Saudi Aramco's chief executive said the oil market faces a lengthy period of imbalance if the Strait of Hormuz remains effectively closed beyond mid-June.
"If the Strait of Hormuz opens today, it will still take months for the market to rebalance, and if its opening is delayed by a few more weeks, then normalization will last into 2027," Amin Nasser told investors on the company's first-quarter earnings call.
Nasser's comments came as diplomatic prospects to reopen the narrow waterway appeared limited. The U.S. and Iran do not seem closer to an agreement to end the conflict and restore traffic through Hormuz. President Donald Trump said Monday the ceasefire with Tehran is on life support after he rejected its counterproposal to end the conflict.
Before the conflict, roughly 20% of the world's oil supplies transited the Strait of Hormuz. According to Aramco's chief executive, Iran has succeeded in shutting the passage since early March, forcing a substantial rerouting of exports and shipping patterns.
More than 600 vessels - predominantly oil and product tankers - are currently stranded inside the Gulf, Nasser said. In addition, about 240 ships are queued outside the strait. He warned that some of the vessels waiting outside may ultimately depart for other destinations after extended idling.
Those idled and redirected ships have left the global tanker fleet in a distorted configuration, Nasser said. "The fleet is mixed up" with some tankers positioned in the wrong regions, and vessels will need to be repositioned for supply chains to return to normal.
Even under the most optimistic timetable, the CEO added, energy and commodity supply chains will require several months to resume pre-conflict traffic as vessels are rerouted or taken out of long idle periods.
Nasser quantified the immediate supply impact: the market loses about 100 million barrels of supply each week the Strait remains closed. He noted that current daily transits have collapsed to just two to five ships compared with about 70 vessels a day before the war.
In aggregate, the market has already lost more than 1 billion barrels due to the closure of Hormuz, Nasser estimated. That gross loss has been partially offset - bringing the net loss to roughly 880 million barrels - by redirected exports through Saudi Arabia's East-West pipeline and by the release of government strategic reserves.

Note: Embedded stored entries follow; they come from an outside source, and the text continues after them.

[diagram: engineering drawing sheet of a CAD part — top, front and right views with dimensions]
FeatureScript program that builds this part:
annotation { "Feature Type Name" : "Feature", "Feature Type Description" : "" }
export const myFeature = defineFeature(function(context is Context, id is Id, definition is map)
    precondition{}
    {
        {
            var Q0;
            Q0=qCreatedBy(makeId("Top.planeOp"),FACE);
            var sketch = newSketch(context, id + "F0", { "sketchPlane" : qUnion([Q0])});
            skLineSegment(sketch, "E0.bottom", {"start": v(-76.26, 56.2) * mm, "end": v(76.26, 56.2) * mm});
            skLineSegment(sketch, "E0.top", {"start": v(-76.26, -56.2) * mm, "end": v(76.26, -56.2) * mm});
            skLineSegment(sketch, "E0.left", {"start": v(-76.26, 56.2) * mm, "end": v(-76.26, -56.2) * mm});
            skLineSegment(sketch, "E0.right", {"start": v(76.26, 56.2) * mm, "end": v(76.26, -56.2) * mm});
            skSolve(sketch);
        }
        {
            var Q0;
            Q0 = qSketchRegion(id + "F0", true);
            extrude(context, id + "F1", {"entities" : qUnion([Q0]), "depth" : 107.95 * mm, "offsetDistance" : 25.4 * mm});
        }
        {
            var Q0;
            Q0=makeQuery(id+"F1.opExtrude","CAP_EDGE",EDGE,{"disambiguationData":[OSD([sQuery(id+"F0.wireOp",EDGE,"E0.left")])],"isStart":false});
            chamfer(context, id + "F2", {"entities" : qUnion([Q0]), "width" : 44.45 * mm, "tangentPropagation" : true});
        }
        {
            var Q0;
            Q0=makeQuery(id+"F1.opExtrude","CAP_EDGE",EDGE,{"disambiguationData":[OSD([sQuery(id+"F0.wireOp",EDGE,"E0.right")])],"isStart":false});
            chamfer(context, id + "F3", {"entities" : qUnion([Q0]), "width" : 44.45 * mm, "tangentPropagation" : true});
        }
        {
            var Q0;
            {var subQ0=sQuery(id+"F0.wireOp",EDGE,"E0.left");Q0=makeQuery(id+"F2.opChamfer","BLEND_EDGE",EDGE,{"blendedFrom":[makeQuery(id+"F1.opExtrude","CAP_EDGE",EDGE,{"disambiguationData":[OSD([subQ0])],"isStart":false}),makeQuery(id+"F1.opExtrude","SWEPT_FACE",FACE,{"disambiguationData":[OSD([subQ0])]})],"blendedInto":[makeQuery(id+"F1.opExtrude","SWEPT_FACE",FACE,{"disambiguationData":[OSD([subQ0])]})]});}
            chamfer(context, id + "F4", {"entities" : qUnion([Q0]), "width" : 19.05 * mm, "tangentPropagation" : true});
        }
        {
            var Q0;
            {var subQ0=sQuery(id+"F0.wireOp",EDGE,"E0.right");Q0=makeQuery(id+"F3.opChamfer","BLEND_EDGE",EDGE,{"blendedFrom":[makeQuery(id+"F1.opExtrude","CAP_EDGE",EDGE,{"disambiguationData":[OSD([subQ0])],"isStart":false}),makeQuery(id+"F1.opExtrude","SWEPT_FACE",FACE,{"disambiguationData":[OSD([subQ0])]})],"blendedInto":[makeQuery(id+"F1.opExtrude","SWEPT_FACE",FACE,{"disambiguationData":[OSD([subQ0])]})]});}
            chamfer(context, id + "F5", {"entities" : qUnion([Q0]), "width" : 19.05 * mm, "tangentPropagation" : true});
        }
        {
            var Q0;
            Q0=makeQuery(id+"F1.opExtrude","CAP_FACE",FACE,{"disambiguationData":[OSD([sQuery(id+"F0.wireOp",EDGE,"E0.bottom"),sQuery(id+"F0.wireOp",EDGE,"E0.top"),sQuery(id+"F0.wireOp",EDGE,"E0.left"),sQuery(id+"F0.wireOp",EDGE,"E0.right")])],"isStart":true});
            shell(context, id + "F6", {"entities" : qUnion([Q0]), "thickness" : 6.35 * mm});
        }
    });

Aramco's CEO said oil inventories are falling quickly, with products such as gasoline and jet fuel especially affected by the shortfall of supply from the Middle East. "This may reach critically low levels ahead of the summer driving and travel season," he warned.
Describing the situation in stark terms, Nasser said the disruption to shipping through the strait has produced the largest energy supply shock on record.
The unfolding logistics dislocation - a combination of shuttered transit routes, a misallocated tanker fleet and government interventions - underpins Aramco's view that normal market operations will not be restored swiftly even if diplomacy prevails. In the meantime, downstream fuel availability and the timing of vessel redeployments will drive how fast markets recover.